(Collected data)

<<<<

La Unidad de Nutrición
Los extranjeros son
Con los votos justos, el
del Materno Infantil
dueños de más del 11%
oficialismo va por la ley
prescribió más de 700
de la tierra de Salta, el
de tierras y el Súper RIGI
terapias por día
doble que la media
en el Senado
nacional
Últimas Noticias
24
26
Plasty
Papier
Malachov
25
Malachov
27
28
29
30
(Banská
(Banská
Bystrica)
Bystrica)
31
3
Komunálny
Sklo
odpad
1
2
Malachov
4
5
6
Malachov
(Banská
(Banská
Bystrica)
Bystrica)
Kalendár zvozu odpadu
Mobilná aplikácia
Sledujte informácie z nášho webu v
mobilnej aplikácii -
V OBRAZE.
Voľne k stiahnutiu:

>>>>

- **WHAT YOU ARE ASKED TO DO**
Please write out every line from the rows above, keeping each one unchanged and in its original order.

- **COMPLETED TASK**
La Unidad de Nutrición
Los extranjeros son
Con los votos justos, el
del Materno Infantil
dueños de más del 11%
oficialismo va por la ley
prescribió más de 700
de la tierra de Salta, el
de tierras y el Súper RIGI
terapias por día
doble que la media
en el Senado
nacional
Últimas Noticias
24
26
Plasty
Papier
Malachov
25
Malachov
27
28
29
30
(Banská
(Banská
Bystrica)
Bystrica)
31
3
Komunálny
Sklo
odpad
1
2
Malachov
4
5
6
Malachov
(Banská
(Banská
Bystrica)
Bystrica)
Kalendár zvozu odpadu
Mobilná aplikácia
Sledujte informácie z nášho webu v
mobilnej aplikácii -
V OBRAZE.
Voľne k stiahnutiu:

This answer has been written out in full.